### Selected extract
Guide

What Open Horizons Adds

Open Horizons keeps an agent run from becoming “ask for patch, accept patch.”

Source: docs/open-horizons.md

What Open Horizons Adds

Open Horizons keeps an agent run from becoming “ask for patch, accept patch.”

For LLM development, the sequence has four arcs:

ArcSteps
GroundingIntent Engineering → model-fit note → context pack
Framing/aim/problem-space/problem-statement/solution-space
Delegationevidence → brief → skill decision → subagent decision → /execute
Reflection/review/dissent → knowledge extraction → /salvage

The reason is simple: do not assign work until you know what good means, what language operation the model should perform, what context it should inherit, what role boundary it needs, and what should survive after the session.

Evidence first

Here, evidence is not the agent's confidence.

Evidence is:

  • failing behavior reproduced;
  • tests that fail before the fix and pass after;
  • static checks;
  • build output;
  • review findings;
  • deleted duplicate paths;
  • clarified ownership;
  • a smaller blast radius;
  • a salvage note that prevents repeating the same mistake.

What each tool does

ToolJob in this repo
Intent EngineeringClarify intent, burst, pause, structure, and iterate.
Model-fit noteName the model job — extract, compare, classify, rewrite, critique, generate candidates, or translate — and the context it must be supplied rather than asked to guess.
Context packPreserve selective context before delegation.
/aimName the outcome before the agent ranks work.
/problem-spaceMap terrain: systems, stakeholders, constraints, blast radius, assumptions.
/problem-statementChoose the framing that points to the right class of fix.
/solution-spaceCompare Band-Aid, Local Optimum, Reframe, and Redesign paths.
Evidence checklistDefine checks before implementation.
Project skillPreserve a repeated procedure as SKILL.md.
SubagentPreserve a role boundary with scoped tools and isolated context.
/executeImplement one selected slice from a brief.
/reviewJudge the patch against the aim and checks.
/dissentLook for the way the accepted-looking patch still fails.
Knowledge extractionRecord metis, signals, guardrails, outcome updates, or ADRs.
/salvageKeep learning when the run drifted and restart smaller.

Strategy for one slice

The agent brief should carry four fields:

FieldQuestion
AimWhat outcome are we trying to create?
MechanismWhy should this approach move that outcome?
FeedbackWhat signal tells us quickly if it is wrong?
GuardrailWhat must not break while we move?

### Data extracts

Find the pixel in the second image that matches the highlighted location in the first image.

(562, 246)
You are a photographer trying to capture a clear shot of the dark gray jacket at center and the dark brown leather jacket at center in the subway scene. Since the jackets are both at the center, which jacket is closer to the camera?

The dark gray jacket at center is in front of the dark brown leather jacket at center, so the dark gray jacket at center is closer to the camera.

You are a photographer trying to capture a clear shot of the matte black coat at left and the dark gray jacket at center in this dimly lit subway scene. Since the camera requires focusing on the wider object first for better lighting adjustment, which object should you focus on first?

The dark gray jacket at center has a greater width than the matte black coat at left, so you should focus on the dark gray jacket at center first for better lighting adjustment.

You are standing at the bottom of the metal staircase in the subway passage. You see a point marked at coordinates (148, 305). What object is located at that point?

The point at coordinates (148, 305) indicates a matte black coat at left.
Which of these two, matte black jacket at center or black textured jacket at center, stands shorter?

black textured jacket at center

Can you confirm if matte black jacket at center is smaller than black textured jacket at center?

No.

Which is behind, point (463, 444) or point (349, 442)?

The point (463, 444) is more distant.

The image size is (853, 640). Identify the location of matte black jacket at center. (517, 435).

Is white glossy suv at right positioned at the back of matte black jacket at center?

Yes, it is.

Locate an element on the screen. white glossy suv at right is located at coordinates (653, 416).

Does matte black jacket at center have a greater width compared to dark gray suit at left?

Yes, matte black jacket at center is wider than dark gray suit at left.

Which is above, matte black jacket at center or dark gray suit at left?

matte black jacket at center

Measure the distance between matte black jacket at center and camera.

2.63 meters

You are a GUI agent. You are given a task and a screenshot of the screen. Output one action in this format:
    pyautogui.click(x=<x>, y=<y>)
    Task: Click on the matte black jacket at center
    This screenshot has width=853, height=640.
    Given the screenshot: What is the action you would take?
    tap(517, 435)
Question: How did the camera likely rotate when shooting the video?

### Problems to work on
• 1. Answer these questions from the Open Horizons guide:
(a) What does the guide say evidence is not?
(b) What does /dissent look for?
(c) How many fields should the agent brief carry, and what are they?
• 2. Write the next part of the Open Horizons guide, picking up after its last line.

### Written answers
• 1.
(a) Evidence is not the agent's confidence.
(b) It looks for the way the accepted-looking patch still fails.
(c) Four: Aim, Mechanism, Feedback, and Guardrail.

• 2.
If the brief only says what to change, it is missing the strategy.

Solution levels

This is where Open Horizons meets Beyond the Nearest Peak.

A real project problem usually has more than one altitude:

  • Band-Aid: suppress the symptom;
  • Local Optimum: improve the current design;
  • Reframe: change the problem statement;
  • Redesign: make the class of failure harder to create.

The selected level should show up in the brief and in review.

If you choose a Band-Aid, say why speed or risk makes that acceptable. If you choose Redesign, say why the recurrence justifies the blast radius.

Signals at different scales

ScaleSignal
CodeRegression tests, integration tests, static checks, deleted duplicate paths.
Agent runDid it read the right files, follow the brief, run checks, and stop on drift?
SkillDid the repeated procedure become easier to invoke correctly?
SubagentDid the role boundary produce better evidence or lower context load?
Knowledge artifactDid a future run inherit a verified learning instead of rediscovering it?
ReviewDid the patch move the aim at the selected solution level?
PracticeWhich rejected path, check, guardrail, or metis should survive into the next run?

Shrink a step if needed. Do not remove the signal.

Exercise

Take a planned agent run and mark where each gate happens:

  1. intent;
  2. model-fit note;
  3. context pack;
  4. aim;
  5. problem space;
  6. problem statement;
  7. solution search;
  8. evidence;
  9. brief;
  10. skill decision;
  11. subagent decision;
  12. execute;
  13. review;
  14. dissent;
  15. extraction;
  16. salvage.

If a gate has no artifact, decide whether it is unnecessary for this slice or whether the run is relying on implicit judgment.